Once your SSO connection is linked to your identity provider, you have several configuration options available to you.
- Enable SSO: This activates SSO for your TravelPerk account. This will publish the corporate login URL and allow your company to sign in via your identity provider.
- Corporate URL: This is the unique URL for your company to sign in to TravelPerk. You can share this URL with your company.
Besides the above, you also have the option to enable the following features:
When this is on, your users can ONLY sign in via your identity provider, they will NOT be able to sign in using the one-time access code method.
When this setting is off, users can sign in in two ways: via your identity provider or using the one-time access code method.
Admin override for SSO only
When the 'SSO only' setting is on, 'Admin override' allows Admins to sign in via your identity provider AND the one-time access code method.
If 'SSO only' is on but 'Admin override' is off, Admins will ONLY be able to sign in via your identity provider.
We recommend enabling the Admin override whilst configuring the integration. If you get locked out of your TravelPerk account, please contact your account manager.
Allow user creation
If this setting is on, new users that sign in to TravelPerk with their identity provider credentials will have their TravelPerk account automatically created (Just-in-time user provisioning).
When creating the account, we'll use the First Name, Last Name and Email (which will also be the username) from the response.

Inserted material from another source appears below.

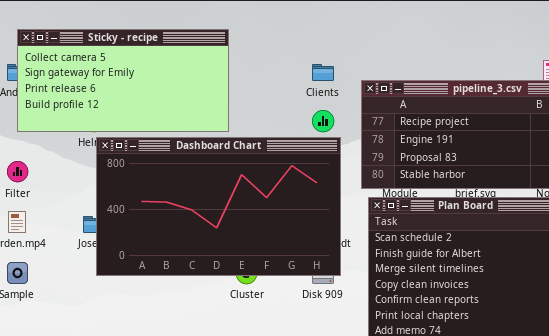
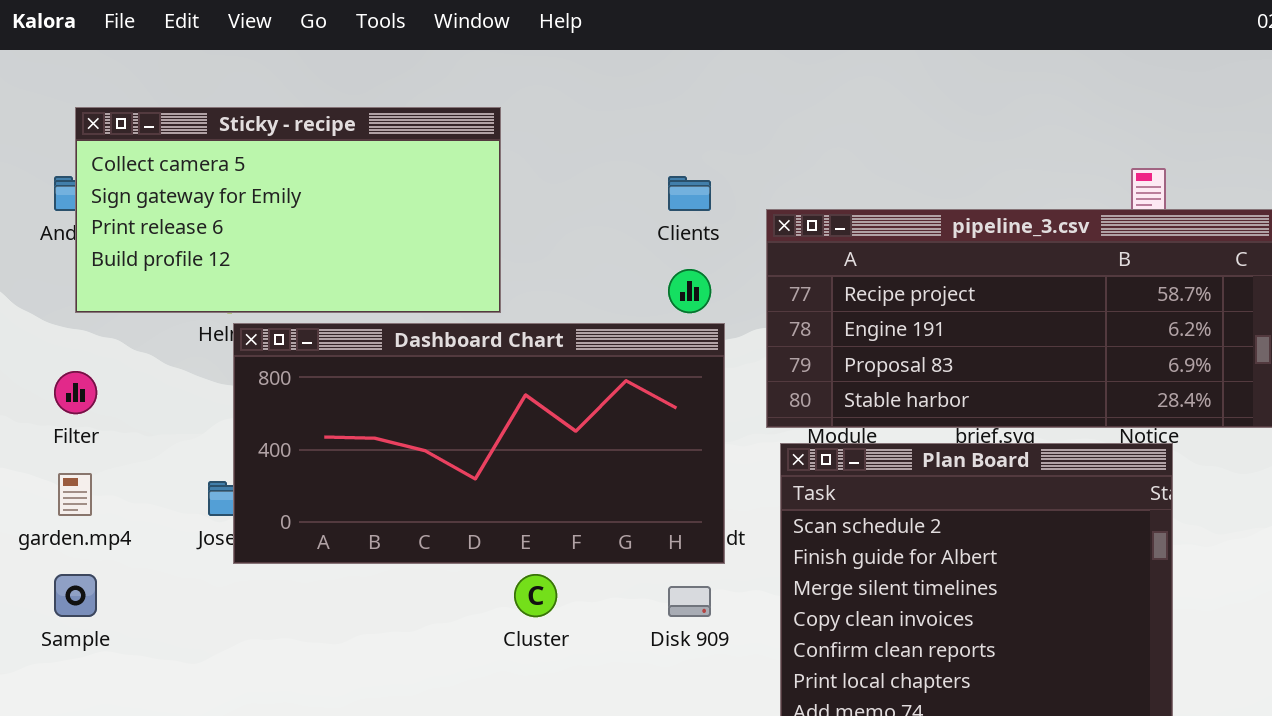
Dashboard Chart: [96,137,341,276] -> [233,323,725,564], resized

When this setting is off, a TravelPerk admin user will need to manually create a TravelPerk account beforehand. Otherwise, the new user will receive an error when they try to sign in.
Keep in mind: Even with automatic user creation, you will still need to introduce some user information manually, such as Cost centers and Invoice profiles.
If you want to be informed every time a new user is created from SSO to check their configuration, check the box to "Let company admins know via email when someone creates an account".
Allow user updates
This setting allows TravelPerk account information to be automatically updated to match information shared from the identity provider. It will keep the following fields up-to-date: First Name, Last Name, and Email.
When this setting is off, the employee information will not update.
Customize your company login button
Here you can edit the text of the button shown to your users on the corporate login page.
❓Frequently Asked Questions
What if an employee leaves our company?
Given that the employee isn't a TravelPerk admin and that mandatory SSO is never dropped, as soon as you revoke the employee access in your identity provider (Azure, G Suite, OneLogin, OKTA, ...), the employee will not be able to use TravelPerk.
How can our employees access TravelPerk via SSO?
Your company will have a dedicated login page, for example, as 'acme.travelperk.com', where employees can sign in to TravelPerk using SSO.
How can I delete our SSO configuration?
To delete an SSO configuration, follow these steps:
- Go to Company Settings > Integrations > SSO
- Click on Configure
- Click on Delete integration, then Confirm
This will remove your SSO configuration and the authorization previously provided.